First off, this has been stated before, but: UART is not an appropriate sensor interface here. Pick a different sensor, if possible. I'll assume it's not possible, otherwise you wouldn't be going through all this effort.
I personally think the most important question hasn't really been answered by you:
- Is this some sensor that you query, and it responds, afterwards, or
- Will the sensor continuously send data?
The first case might be the easier one, because it would allow you to take one UART, and multiplex it between multiple sensors, meaning that you connect TX to the first, talk to it, then reconnect to the second, and so on. RX would be shared between all the sensors on the bus, but because it's a query/answer system, you'd always know who's currently talking (the one you asked).

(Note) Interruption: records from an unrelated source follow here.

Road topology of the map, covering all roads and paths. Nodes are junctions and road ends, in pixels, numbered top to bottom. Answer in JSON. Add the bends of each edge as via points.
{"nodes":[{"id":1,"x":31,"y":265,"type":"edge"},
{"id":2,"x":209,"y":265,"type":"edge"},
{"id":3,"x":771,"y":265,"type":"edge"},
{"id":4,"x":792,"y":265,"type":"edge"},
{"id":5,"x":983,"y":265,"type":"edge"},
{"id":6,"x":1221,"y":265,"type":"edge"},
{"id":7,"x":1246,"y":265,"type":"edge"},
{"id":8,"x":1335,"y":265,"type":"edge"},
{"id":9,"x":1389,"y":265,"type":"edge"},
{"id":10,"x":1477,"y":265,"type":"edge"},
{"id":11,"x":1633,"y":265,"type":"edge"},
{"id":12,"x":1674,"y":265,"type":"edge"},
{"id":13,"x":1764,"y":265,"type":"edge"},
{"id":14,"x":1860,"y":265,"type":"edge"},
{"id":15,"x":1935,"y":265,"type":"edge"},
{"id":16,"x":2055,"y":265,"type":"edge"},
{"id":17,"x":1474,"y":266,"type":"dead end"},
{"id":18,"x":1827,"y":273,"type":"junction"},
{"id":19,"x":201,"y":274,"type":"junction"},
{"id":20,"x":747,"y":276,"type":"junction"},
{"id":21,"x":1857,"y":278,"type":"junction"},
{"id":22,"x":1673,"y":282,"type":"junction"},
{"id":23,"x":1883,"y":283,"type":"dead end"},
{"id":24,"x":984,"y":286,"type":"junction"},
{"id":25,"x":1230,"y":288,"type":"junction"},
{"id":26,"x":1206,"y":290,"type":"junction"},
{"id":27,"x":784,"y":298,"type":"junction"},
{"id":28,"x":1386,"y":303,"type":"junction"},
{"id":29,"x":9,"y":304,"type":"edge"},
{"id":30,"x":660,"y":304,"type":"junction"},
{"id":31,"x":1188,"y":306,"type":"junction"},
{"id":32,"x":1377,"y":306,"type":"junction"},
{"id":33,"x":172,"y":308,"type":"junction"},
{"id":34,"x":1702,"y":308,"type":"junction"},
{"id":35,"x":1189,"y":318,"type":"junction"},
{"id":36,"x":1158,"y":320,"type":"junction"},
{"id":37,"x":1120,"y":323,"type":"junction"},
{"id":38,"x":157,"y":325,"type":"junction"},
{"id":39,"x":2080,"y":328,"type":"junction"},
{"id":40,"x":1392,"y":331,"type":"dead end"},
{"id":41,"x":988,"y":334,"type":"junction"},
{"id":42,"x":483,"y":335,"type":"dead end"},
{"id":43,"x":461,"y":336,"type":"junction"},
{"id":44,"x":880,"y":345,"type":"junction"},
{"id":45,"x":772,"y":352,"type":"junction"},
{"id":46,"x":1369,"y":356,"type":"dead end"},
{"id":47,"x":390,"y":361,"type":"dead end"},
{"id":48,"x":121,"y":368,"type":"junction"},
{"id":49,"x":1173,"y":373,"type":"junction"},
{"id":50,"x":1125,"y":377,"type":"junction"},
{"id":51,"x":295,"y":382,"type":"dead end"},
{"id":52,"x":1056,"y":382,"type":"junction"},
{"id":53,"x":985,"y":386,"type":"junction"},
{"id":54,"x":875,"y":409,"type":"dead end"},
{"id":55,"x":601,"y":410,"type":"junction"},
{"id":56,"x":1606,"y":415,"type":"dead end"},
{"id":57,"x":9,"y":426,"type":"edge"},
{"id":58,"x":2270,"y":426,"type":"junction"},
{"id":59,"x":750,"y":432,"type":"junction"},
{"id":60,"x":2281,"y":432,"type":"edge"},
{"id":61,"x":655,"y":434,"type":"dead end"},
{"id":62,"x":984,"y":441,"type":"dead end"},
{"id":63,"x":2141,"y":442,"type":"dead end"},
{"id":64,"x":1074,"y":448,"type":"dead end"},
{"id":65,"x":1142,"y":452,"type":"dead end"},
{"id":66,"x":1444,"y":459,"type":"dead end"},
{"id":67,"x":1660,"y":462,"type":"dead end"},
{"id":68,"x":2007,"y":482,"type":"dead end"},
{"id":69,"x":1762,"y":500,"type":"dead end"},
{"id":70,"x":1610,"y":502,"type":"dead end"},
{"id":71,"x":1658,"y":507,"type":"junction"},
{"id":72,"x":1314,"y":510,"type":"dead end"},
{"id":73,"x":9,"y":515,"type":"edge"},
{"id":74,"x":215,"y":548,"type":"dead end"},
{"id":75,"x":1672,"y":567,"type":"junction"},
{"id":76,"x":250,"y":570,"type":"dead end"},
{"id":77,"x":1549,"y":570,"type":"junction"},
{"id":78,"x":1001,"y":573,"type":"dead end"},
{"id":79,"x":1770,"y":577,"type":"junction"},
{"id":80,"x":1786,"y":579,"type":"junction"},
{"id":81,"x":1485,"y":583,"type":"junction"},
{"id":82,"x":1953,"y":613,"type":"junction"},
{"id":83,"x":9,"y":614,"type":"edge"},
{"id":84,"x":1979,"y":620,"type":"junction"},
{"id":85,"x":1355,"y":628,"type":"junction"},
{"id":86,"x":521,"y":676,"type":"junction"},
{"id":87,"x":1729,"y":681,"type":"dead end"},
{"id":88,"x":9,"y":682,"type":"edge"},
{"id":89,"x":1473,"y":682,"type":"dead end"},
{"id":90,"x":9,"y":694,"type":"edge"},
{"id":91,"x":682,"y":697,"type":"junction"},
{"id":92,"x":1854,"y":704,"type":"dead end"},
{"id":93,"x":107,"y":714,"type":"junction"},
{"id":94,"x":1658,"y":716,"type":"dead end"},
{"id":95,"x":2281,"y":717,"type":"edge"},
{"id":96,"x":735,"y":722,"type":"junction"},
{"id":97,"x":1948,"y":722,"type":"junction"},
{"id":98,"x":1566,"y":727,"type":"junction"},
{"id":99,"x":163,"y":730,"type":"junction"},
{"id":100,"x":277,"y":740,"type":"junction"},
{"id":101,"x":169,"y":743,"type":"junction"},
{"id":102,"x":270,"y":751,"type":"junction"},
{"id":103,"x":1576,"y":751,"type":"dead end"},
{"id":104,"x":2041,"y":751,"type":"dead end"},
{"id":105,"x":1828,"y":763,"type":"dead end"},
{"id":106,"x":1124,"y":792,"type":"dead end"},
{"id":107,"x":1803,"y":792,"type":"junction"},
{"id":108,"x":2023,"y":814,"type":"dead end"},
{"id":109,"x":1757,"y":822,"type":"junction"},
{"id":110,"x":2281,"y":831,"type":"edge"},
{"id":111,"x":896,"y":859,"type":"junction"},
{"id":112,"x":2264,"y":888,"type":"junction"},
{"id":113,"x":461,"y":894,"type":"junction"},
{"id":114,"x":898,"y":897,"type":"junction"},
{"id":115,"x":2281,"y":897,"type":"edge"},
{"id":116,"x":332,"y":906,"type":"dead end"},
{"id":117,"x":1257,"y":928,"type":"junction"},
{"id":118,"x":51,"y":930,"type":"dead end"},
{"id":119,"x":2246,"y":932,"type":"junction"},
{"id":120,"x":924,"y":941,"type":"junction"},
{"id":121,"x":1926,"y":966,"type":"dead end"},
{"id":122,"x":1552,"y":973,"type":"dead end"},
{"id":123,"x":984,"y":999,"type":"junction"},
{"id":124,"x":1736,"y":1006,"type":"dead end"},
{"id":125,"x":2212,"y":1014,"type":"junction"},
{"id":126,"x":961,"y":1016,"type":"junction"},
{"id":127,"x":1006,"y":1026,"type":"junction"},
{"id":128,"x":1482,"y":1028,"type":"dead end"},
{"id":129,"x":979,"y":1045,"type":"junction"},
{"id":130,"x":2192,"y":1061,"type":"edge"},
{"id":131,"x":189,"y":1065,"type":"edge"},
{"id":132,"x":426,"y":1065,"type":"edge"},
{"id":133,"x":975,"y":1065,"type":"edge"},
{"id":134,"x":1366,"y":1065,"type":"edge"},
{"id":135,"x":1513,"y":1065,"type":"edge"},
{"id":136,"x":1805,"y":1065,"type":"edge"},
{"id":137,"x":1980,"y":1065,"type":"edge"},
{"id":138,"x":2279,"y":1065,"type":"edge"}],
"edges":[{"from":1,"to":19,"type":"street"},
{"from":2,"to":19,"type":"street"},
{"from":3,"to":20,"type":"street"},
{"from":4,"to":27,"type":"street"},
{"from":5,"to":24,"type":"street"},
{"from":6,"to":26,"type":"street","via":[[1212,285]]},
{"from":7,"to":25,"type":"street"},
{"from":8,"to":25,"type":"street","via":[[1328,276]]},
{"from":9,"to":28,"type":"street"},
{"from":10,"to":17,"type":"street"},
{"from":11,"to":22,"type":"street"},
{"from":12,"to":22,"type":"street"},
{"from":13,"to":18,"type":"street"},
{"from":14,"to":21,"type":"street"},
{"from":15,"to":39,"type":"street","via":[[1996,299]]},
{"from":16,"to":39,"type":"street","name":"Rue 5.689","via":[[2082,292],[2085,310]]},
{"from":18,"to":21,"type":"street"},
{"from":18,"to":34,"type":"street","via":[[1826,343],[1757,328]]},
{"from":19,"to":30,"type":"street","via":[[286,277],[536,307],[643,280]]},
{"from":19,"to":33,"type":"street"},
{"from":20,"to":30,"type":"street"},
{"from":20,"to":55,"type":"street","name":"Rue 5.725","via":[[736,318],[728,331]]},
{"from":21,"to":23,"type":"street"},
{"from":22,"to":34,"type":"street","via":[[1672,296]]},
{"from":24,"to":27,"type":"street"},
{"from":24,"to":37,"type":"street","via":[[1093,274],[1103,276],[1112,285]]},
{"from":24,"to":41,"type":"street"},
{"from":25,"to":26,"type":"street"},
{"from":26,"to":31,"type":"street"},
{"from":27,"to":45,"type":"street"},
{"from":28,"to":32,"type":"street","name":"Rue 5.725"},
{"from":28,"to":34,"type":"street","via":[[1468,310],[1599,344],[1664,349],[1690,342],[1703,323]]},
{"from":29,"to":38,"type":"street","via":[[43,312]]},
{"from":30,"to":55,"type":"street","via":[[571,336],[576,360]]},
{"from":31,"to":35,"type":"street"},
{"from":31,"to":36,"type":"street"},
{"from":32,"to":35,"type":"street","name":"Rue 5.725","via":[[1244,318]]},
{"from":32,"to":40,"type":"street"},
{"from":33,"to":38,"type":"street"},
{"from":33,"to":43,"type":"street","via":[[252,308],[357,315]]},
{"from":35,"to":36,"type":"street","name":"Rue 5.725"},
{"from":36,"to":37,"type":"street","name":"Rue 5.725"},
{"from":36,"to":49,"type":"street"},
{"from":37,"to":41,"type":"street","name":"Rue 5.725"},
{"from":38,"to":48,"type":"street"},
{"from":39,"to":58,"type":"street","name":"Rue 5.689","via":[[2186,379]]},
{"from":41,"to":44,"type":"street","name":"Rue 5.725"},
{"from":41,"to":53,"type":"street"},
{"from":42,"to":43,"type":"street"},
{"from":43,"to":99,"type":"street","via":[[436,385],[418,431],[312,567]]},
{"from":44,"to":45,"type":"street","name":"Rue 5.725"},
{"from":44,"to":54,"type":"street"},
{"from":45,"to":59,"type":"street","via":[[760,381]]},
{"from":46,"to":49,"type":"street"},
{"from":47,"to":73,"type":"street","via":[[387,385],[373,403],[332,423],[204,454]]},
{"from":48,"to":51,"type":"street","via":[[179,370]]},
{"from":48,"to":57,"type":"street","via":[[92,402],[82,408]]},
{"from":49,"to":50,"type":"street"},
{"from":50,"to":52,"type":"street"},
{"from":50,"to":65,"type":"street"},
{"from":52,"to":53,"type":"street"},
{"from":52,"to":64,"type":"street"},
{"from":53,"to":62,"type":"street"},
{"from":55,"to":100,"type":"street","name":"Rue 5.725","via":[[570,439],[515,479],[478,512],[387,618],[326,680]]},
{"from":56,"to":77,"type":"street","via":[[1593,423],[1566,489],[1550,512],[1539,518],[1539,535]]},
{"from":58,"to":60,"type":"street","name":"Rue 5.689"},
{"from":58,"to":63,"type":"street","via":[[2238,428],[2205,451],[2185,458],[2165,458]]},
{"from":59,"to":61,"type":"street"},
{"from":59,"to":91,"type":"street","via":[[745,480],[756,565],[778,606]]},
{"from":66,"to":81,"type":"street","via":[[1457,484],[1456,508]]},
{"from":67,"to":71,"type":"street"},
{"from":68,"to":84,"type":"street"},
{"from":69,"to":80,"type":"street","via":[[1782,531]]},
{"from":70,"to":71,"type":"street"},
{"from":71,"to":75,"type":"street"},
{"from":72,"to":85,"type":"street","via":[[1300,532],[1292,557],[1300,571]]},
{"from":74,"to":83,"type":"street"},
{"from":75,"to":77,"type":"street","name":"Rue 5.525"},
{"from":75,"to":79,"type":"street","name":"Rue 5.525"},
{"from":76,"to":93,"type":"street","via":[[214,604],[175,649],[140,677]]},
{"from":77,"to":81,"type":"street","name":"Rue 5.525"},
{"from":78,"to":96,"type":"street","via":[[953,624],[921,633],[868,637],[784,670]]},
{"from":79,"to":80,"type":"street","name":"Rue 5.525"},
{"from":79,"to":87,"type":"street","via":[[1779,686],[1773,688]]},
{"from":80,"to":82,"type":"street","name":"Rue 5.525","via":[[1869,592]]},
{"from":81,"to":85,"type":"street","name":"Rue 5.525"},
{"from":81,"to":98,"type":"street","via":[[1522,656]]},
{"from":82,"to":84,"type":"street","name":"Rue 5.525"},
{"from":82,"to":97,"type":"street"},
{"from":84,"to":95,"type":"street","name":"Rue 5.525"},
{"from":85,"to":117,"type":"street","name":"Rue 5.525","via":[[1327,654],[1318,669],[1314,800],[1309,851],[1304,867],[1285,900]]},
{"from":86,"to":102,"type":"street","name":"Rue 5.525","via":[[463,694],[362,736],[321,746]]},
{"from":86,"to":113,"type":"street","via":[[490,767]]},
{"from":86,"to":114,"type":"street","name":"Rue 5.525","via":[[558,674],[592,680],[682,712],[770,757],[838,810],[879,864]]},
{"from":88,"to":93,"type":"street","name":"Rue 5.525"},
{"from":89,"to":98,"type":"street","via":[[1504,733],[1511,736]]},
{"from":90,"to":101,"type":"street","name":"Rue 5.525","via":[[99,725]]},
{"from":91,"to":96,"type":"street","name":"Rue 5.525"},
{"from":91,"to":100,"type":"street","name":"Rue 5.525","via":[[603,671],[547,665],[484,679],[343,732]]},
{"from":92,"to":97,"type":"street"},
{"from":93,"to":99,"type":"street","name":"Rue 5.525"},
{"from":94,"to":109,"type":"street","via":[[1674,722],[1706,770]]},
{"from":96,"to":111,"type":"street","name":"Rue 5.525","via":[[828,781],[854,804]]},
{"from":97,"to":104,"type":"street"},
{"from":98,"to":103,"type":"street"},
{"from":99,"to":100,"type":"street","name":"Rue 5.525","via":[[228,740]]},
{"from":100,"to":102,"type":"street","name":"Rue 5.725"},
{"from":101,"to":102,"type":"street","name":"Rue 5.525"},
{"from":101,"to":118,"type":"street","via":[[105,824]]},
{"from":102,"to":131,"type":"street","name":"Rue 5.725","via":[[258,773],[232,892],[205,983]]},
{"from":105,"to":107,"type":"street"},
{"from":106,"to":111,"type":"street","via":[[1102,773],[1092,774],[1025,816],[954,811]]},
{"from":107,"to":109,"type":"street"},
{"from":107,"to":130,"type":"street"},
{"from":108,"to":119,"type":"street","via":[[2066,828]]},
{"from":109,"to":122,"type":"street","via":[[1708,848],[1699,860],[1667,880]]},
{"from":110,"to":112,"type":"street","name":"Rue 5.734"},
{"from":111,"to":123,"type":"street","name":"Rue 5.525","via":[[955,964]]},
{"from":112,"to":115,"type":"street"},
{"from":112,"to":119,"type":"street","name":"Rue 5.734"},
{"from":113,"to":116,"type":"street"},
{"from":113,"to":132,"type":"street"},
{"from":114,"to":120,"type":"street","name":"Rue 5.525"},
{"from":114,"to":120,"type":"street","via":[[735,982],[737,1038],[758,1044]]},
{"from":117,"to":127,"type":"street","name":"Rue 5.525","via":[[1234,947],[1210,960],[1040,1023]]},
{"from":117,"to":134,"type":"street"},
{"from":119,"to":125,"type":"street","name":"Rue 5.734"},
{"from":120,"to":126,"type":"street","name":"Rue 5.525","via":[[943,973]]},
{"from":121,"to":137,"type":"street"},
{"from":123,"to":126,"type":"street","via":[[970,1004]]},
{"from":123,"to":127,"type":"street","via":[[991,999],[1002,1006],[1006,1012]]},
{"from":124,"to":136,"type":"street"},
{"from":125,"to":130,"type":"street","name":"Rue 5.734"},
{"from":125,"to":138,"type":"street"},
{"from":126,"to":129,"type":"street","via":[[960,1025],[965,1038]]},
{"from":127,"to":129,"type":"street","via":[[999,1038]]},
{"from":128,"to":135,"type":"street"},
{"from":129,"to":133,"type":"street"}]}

If it's the second case, well: You'll need something that manages each of these onto a more flexible bus.
Personally:
- get a cheap microcontroller that can talk UART on one side, and I²C on the other, one for each of your sensors. Boards should be small, and the BOM would be < $3, ideally.

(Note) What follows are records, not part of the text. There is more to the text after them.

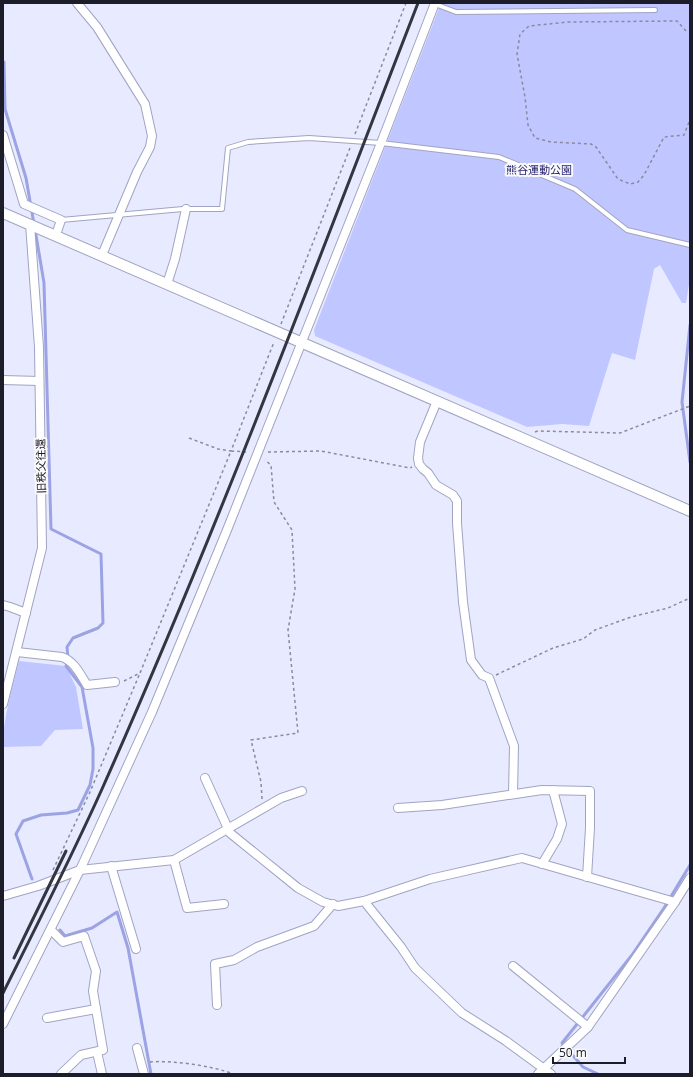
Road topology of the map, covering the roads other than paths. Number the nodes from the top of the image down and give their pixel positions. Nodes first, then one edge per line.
1 (77, 3) edge
2 (435, 3) edge
3 (654, 10) dead end
4 (3, 135) edge
5 (381, 143) junction
6 (186, 209) junction
7 (3, 213) edge
8 (118, 215) junction
9 (61, 220) junction
10 (30, 224) junction
11 (56, 235) junction
12 (690, 245) edge
13 (102, 255) junction
14 (167, 284) junction
15 (302, 342) junction
16 (3, 380) edge
17 (39, 381) junction
18 (437, 401) junction
19 (690, 511) edge
20 (3, 606) edge
21 (26, 613) junction
22 (17, 652) junction
23 (115, 682) road end
24 (3, 704) edge
25 (205, 778) dead end
26 (553, 790) junction
27 (302, 791) dead end
28 (513, 794) junction
29 (398, 808) dead end
30 (228, 829) junction
31 (174, 860) junction
32 (542, 864) junction
33 (111, 866) junction
34 (80, 870) junction
35 (587, 877) junction
36 (690, 878) edge
37 (3, 896) edge
38 (364, 901) junction
39 (675, 902) junction
40 (224, 904) dead end
41 (333, 904) junction
42 (51, 930) junction
43 (136, 949) dead end
44 (513, 966) dead end
45 (217, 1005) dead end
46 (96, 1009) junction
47 (47, 1018) dead end
48 (3, 1024) edge
49 (586, 1026) junction
50 (137, 1048) dead end
51 (97, 1052) junction
52 (540, 1072) edge
53 (61, 1074) edge
54 (102, 1074) edge
55 (144, 1074) edge
56 (552, 1074) edge

1 - 8 street
2 - 3 lane
2 - 5 street
4 - 9 street
5 - 6 lane
5 - 12 lane
5 - 15 street
6 - 8 lane
6 - 14 street
7 - 10 street
8 - 9 lane
8 - 13 street
9 - 11 street
10 - 11 street
10 - 17 street, 旧秩父往還
11 - 13 street
13 - 14 street
14 - 15 street
15 - 18 street
15 - 34 street
16 - 17 street
17 - 21 street, 旧秩父往還
18 - 19 street
18 - 28 street
20 - 21 street
21 - 22 street, 旧秩父往還
22 - 23 street
22 - 24 street, 旧秩父往還
25 - 30 street
26 - 28 street
26 - 32 street
26 - 35 street
27 - 30 street
28 - 29 street
30 - 31 street
30 - 41 street
31 - 33 street
31 - 40 street
32 - 35 street
32 - 38 street
33 - 34 street
33 - 43 street
34 - 37 street
34 - 42 street
35 - 39 street
36 - 39 street
38 - 41 street
38 - 52 street
39 - 49 street
41 - 45 street
42 - 46 street
42 - 48 street
44 - 49 street
46 - 47 street
46 - 51 street
49 - 52 street
50 - 55 street
51 - 53 street
51 - 54 street
52 - 56 street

- Write firmware that makes it possible to query the sensor via I²C. That means relaying things the "controller" sends via I²C to the device, and storing the data the device sends via UART long enough for it to be requested by the master. That's not a very complex firmware, but it's still a bit to write and debug. It's probable that if you do this on a popular platform (arduino, stm32), someone else has done it before.
- Assign a separate I²C address to each one of your translators.

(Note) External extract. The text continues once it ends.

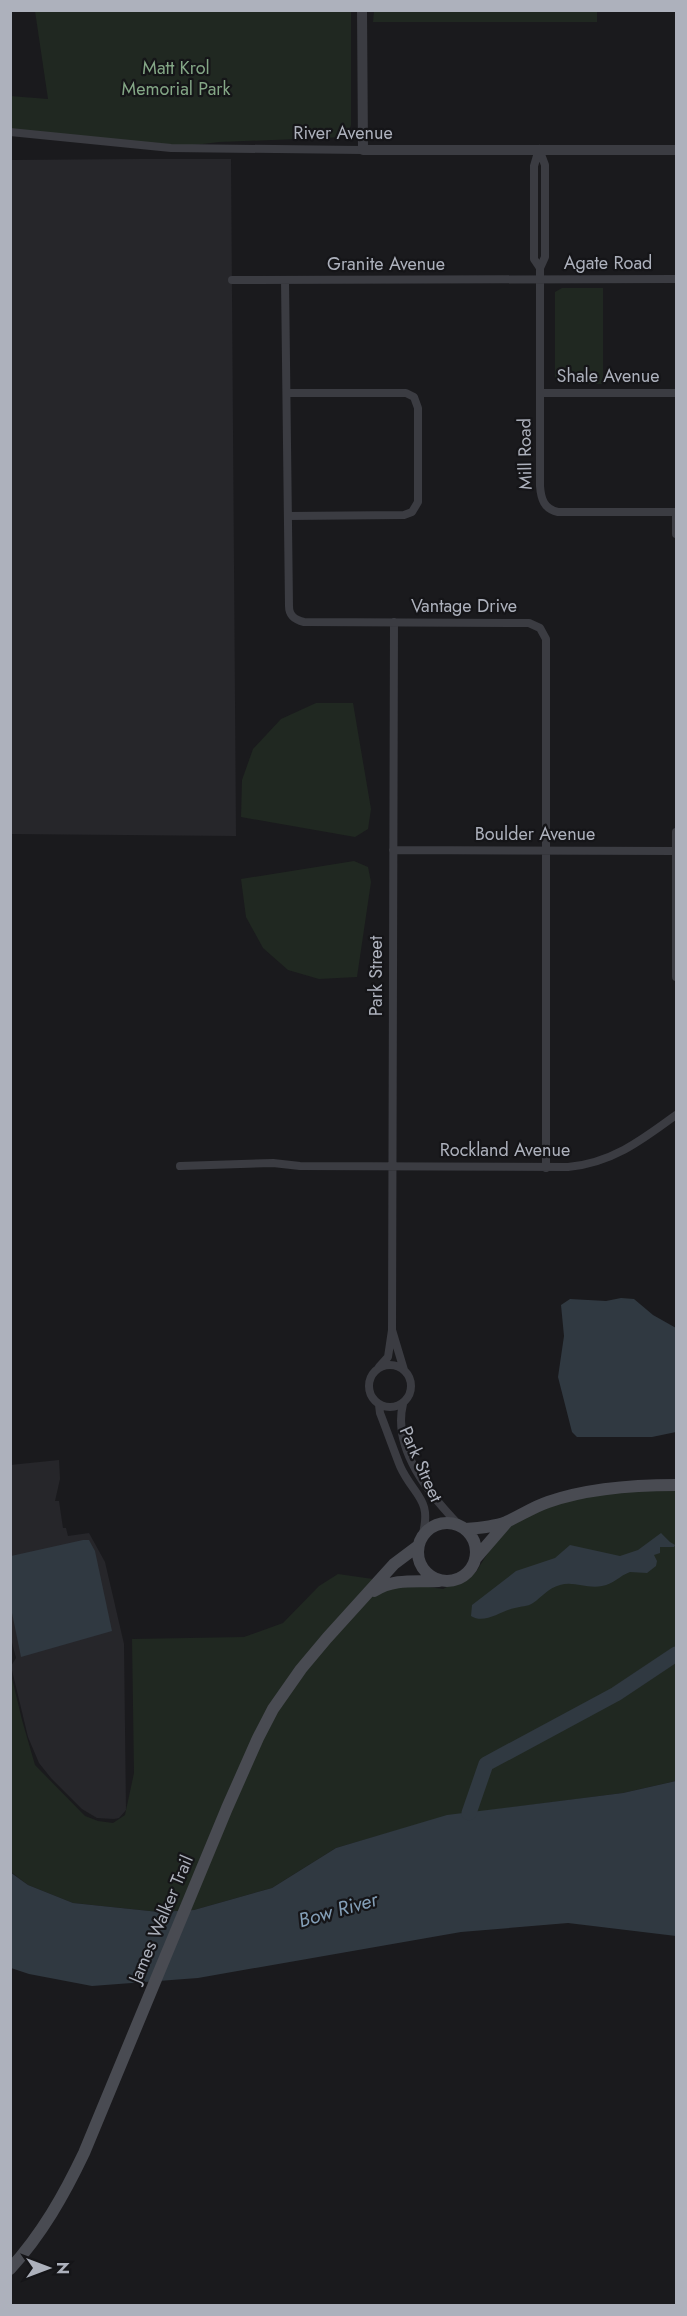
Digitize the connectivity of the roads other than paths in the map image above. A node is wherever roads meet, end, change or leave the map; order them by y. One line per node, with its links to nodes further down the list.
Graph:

There's not infinitely many addresses, and not infinitely much bandwidth, so bundle a reasonable amount of sensors via I²C to one bus each. Use a Full-Speed (12 Mb/s) USB capable microcontroller to interface all your translators, and relay the data to your PC. You can have multiple of those.
Also, there might be ready-to-use UARTs that might be usable via I²C as bus extenders.
Another thought:
There's Microcontrollers that have built-in Ethernet controllers. You just need to an Ethernet Phy (there's a standardized interface for that, called MII). Ethernet
- allows for practically arbitrary numbers of devices, and
- ethernet cables can be long,
- ethernet switches cost < 2€/port
- ethernet switches can aggregate a lot of slow, easy to design 10 Mb/s links to one 100 Mb/s or gigabit ethernet link,
- ethernet is actually meant for huge buses,
- and is really easy to connect to – just write network software for you PC (no driver development in any way, just handle raw network packets),
- depending on what the examples from your microcontroller manufacturers offer, you get a complete ethernet stack, including things like autodetection by just letting your firmware periodically send "hey, I'm here" broadcast packets.
I'd go with that solution. The ST STM32F107RC and similar microcontrollers come with said MII interface and up to 5 USARTs. Or go for the NXP LPC1830, which is significantly cheaper, but only has 4 UARTs.
That would be
- one LPC1830 6.17€, connecting four UART sensors at once
- one RMII fast ethernet PHY 0.80€
- Ethernet connector with integrated magnetics 2.70€ (cheaper if you do separate magnetics and connector, but might not be worth the additional assembly effort)
- Power supplies, discretes 2€
- PCB manufactured in China 1.50€ (might be cheaper if you panelize properly)
Firmware: Ethernet example code from NXP, hand-written UART handling
Makes a total of about 13.50€ for 4 sensors, or about 3.50€ per sensor. You need 25 of these to connect 100 Sensors. You need a 24-Port gigabit ethernet Switch, plus another small switch for the rest which adds maybe 50€ to the bill (pre-VAT).
The benefit would be having a system that you can extend arbitrarily. If you're feeling adventurous, use an IP stack on your microcontroller (lwIP, µIP) and make it possible to deploy your devices within any LAN, even across network boundaries such as the internet and so on.
Edit: Turns out NXP ships examples that do the full TCP/IP dance on the MCU. Oh well, all the simpler then.